Q:口腔機能発達不全症とはどんな病気ですか?
A:食べることや話すこと、呼吸することは生きていくうえで不可欠であり、これらのほとんどはお口が担う機能(口腔機能)です。歯や舌、唇、頬、喉がうまく働くことでこれらの機能が成立します。口腔機能発達不全症とは、18歳未満の小児と乳児において、食べること、話すこと、その他の口腔機能について正常に機能を獲得してない場合に診断される疾患名です。
Q:具体的にはどんな病状が発症しますか?
A:咀嚼や嚥下がうまくできなかったり、構音の異常、お口ぽかんなどが認められます。本人には自覚症状があまりない場合が多く、たとえば、食べる機能、話す機能などの口腔機能を阻害してしまうほどです。歯並びが悪い場合は、歯の位置(形態)を治す必要があります。一方歯並び等お口の形態には問題がない場合でも、食べ物をうまく飲み込めなかったり、正しい発音ができなかったりする子もいます。原因が、機能を習得できていないから?なのか、機能の習得を邪魔する癖(習癖)があるせいなのか?こちらを早めに確認し判断することが大切です。
Q:邪魔する癖とは?
A:頬杖をつく、うつぶせ寝や横向き寝。特に小さいうちに気をつけておきたい癖が、指しゃぶりと“お口ポカン”です。呼吸は本来鼻で行いますが、お口がポカンと開いていると口で呼吸をしていることが多いのです。鼻がつまって口で呼吸をしているのかもしれないので原因が何かを探しましょう。
Q:癖が続くとどうなるのか
A:お口の周りの筋圧のバランスが崩れます・・。また、バランスが崩れると歯並びに悪影響を及ぼします。指しゃぶりは上の前歯が前方に押されて結果出っ歯になることがあります。上と下の歯の間に舌を出す癖により、上下の前歯が当たらない状態(開咬)になります。このような歯並びになると、お口を閉じることも難しくまりますし、前歯に隙間が空いてると口呼吸にもつながります。そうすれば、ますます“お口ポカン”がみられ、飲み込むときには、舌が前に出てきてしまう癖も生じることで、出っ歯がさらに悪化する可能性もあります。

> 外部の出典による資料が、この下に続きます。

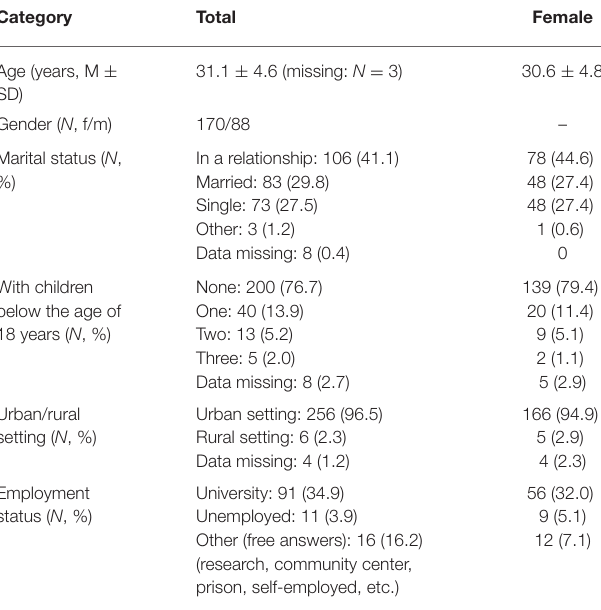
TABLE 2 | Factors relating to choice of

癖があるとクチャクチャと音をたてて噛んだり、丸飲みしたりと食べ方に影響するかもしれません。また、会話するときにも、上の歯と下の歯の間の空いたスペースから空気が逃げないように舌が前に出ることによって、サ行、タ行、ナ行、ラ行等の舌っ足らずな発音になる可能性があります。このように、指しゃぶり、お口ポカンといった癖をきっかけにさまざまな悪影響が起こる可能性が考えられます。
Q:どのように対策すれば良いですか?
A:・食環境を整えましょう!地面に足をつけて噛むとき、飲み込む時に力が入るようにしてお口の周りの筋肉を刺激しましょう。テレビがついてるとそれを見ようと、常に首がテレビの方向に向き片側でしか噛まず嚙み合わせが変わってくる可能性もあります。また、食環境を整える以外に機能訓練も必要になってきます。歯科医院で機能に特化した練習が必要です。
お口周りの気になる癖がある場合は早めに歯科医院での検査をオススメします。